→ **CHECK YOUR UNDERSTANDING**
1 – Using the text on speech disorders, answer the following:
(a) What two examples of speech disorders are given?
(b) What type of disorder is childhood apraxia of speech?
(c) When does a speech sound disorder occur?
2 – Quote the text on speech disorders from "When a person" up to and including "of speech disorders.".

When a person is unable to produce speech sounds correctly or fluently, or has problems with his or her voice, then he or she has a speech disorder. Difficulties pronouncing sounds, or articulation disorders, and stuttering are examples of speech disorders.
What is childhood apraxia of speech?
Childhood apraxia of speech (CAS) is a motor speech disorder. Children with CAS have problems saying sounds, syllables, and words. This is not because of muscle weakness or paralysis. The brain has problems planning to move the body parts (e.g., lips, jaw, tongue) needed for speech. The child knows what he or she wants to say, but his/her brain has difficulty coordinating the muscle movements necessary to say those words.
What are speech sound disorders?
Most children make some mistakes as they learn to say new words. A speech sound disorder occurs when mistakes continue past a certain age. Every sound has a different range of ages when the child should make the sound correctly. Speech sound disorders include problems with articulation(making sounds) and phonological processes(sound patterns).
What is dysarthria?

→ **MATERIAL SUPPLIED**
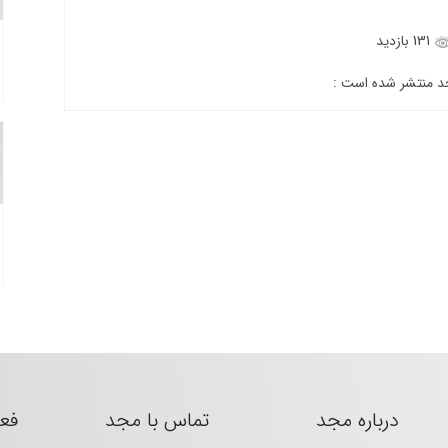
131 بازدید
جد منتشر شده است :
درباره مجد
تماس با مجد
فع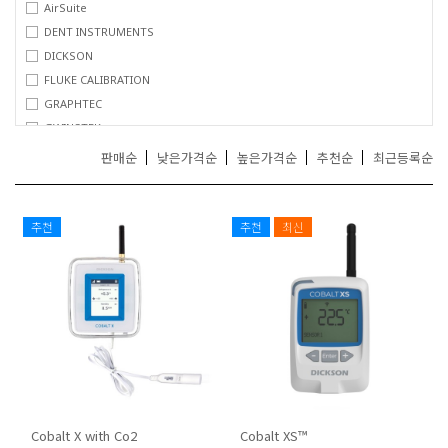
AirSuite
거
DENT INSTRUMENTS
,
무
DICKSON
선
FLUKE CALIBRATION
통
GRAPHTEC
신
GWINSTEK
기
기
MADGETECH
판매순
낮은가격순
높은가격순
추천순
최근등록순
전
MSR
문
SpotSee
추천
추천
최신
Cobalt X with Co2
Cobalt XS™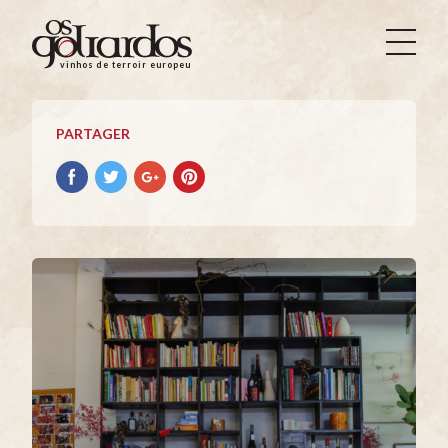
Os
Goliardos
vinhos de terroir europeus
-
Vinhos
de
PARTAGER
Terroir
Europeus
Partager
Partager
Partager
Partager
avec
avec
avec
avec
facebook
Twitter
Google+
Pinterest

→ **TASK-BY-TASK OUTPUTS**
1 –
(a) Difficulties pronouncing sounds (articulation disorders) and stuttering.
(b) A motor speech disorder.
(c) When mistakes continue past a certain age.

2 –
When a person is unable to produce speech sounds correctly or fluently, or has problems with his or her voice, then he or she has a speech disorder. Difficulties pronouncing sounds, or articulation disorders, and stuttering are examples of speech disorders.